*EXERCISE TASK:*
Reproduce every line of the records below verbatim, with no changes.

(Stored records)
········
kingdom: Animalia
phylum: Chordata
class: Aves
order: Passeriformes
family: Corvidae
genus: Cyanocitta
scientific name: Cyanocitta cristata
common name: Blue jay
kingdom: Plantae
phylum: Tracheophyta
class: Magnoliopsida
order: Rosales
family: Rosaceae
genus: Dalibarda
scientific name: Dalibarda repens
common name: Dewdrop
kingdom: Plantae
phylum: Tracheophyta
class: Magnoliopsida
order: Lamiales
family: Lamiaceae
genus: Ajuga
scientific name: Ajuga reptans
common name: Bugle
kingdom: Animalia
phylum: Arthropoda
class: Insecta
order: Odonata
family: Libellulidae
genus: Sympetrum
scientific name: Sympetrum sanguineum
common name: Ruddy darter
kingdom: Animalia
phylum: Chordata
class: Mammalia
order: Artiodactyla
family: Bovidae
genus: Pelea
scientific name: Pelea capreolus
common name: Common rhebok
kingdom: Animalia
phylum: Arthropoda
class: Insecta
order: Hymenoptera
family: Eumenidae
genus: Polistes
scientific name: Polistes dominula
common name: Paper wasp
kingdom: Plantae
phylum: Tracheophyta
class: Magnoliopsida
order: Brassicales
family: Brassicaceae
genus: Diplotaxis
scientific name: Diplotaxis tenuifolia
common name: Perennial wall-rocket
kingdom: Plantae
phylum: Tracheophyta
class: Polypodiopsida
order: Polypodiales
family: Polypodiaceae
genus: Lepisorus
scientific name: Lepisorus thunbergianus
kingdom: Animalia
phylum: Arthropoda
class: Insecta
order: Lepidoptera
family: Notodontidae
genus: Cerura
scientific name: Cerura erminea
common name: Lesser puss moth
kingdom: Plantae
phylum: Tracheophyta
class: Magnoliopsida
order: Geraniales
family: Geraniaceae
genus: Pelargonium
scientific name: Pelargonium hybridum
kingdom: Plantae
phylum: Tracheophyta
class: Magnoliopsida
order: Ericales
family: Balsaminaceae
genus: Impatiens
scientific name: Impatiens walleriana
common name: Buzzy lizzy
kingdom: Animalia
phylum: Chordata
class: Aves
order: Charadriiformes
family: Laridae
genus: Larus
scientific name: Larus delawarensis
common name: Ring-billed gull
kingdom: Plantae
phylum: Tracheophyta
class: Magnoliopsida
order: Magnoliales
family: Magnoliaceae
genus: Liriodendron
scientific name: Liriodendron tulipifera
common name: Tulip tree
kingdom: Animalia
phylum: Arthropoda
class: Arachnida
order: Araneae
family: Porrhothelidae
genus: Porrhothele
········
*COMPLETED EXERCISE:*
kingdom: Animalia
phylum: Chordata
class: Aves
order: Passeriformes
family: Corvidae
genus: Cyanocitta
scientific name: Cyanocitta cristata
common name: Blue jay
kingdom: Plantae
phylum: Tracheophyta
class: Magnoliopsida
order: Rosales
family: Rosaceae
genus: Dalibarda
scientific name: Dalibarda repens
common name: Dewdrop
kingdom: Plantae
phylum: Tracheophyta
class: Magnoliopsida
order: Lamiales
family: Lamiaceae
genus: Ajuga
scientific name: Ajuga reptans
common name: Bugle
kingdom: Animalia
phylum: Arthropoda
class: Insecta
order: Odonata
family: Libellulidae
genus: Sympetrum
scientific name: Sympetrum sanguineum
common name: Ruddy darter
kingdom: Animalia
phylum: Chordata
class: Mammalia
order: Artiodactyla
family: Bovidae
genus: Pelea
scientific name: Pelea capreolus
common name: Common rhebok
kingdom: Animalia
phylum: Arthropoda
class: Insecta
order: Hymenoptera
family: Eumenidae
genus: Polistes
scientific name: Polistes dominula
common name: Paper wasp
kingdom: Plantae
phylum: Tracheophyta
class: Magnoliopsida
order: Brassicales
family: Brassicaceae
genus: Diplotaxis
scientific name: Diplotaxis tenuifolia
common name: Perennial wall-rocket
kingdom: Plantae
phylum: Tracheophyta
class: Polypodiopsida
order: Polypodiales
family: Polypodiaceae
genus: Lepisorus
scientific name: Lepisorus thunbergianus
kingdom: Animalia
phylum: Arthropoda
class: Insecta
order: Lepidoptera
family: Notodontidae
genus: Cerura
scientific name: Cerura erminea
common name: Lesser puss moth
kingdom: Plantae
phylum: Tracheophyta
class: Magnoliopsida
order: Geraniales
family: Geraniaceae
genus: Pelargonium
scientific name: Pelargonium hybridum
kingdom: Plantae
phylum: Tracheophyta
class: Magnoliopsida
order: Ericales
family: Balsaminaceae
genus: Impatiens
scientific name: Impatiens walleriana
common name: Buzzy lizzy
kingdom: Animalia
phylum: Chordata
class: Aves
order: Charadriiformes
family: Laridae
genus: Larus
scientific name: Larus delawarensis
common name: Ring-billed gull
kingdom: Plantae
phylum: Tracheophyta
class: Magnoliopsida
order: Magnoliales
family: Magnoliaceae
genus: Liriodendron
scientific name: Liriodendron tulipifera
common name: Tulip tree
kingdom: Animalia
phylum: Arthropoda
class: Arachnida
order: Araneae
family: Porrhothelidae
genus: Porrhothele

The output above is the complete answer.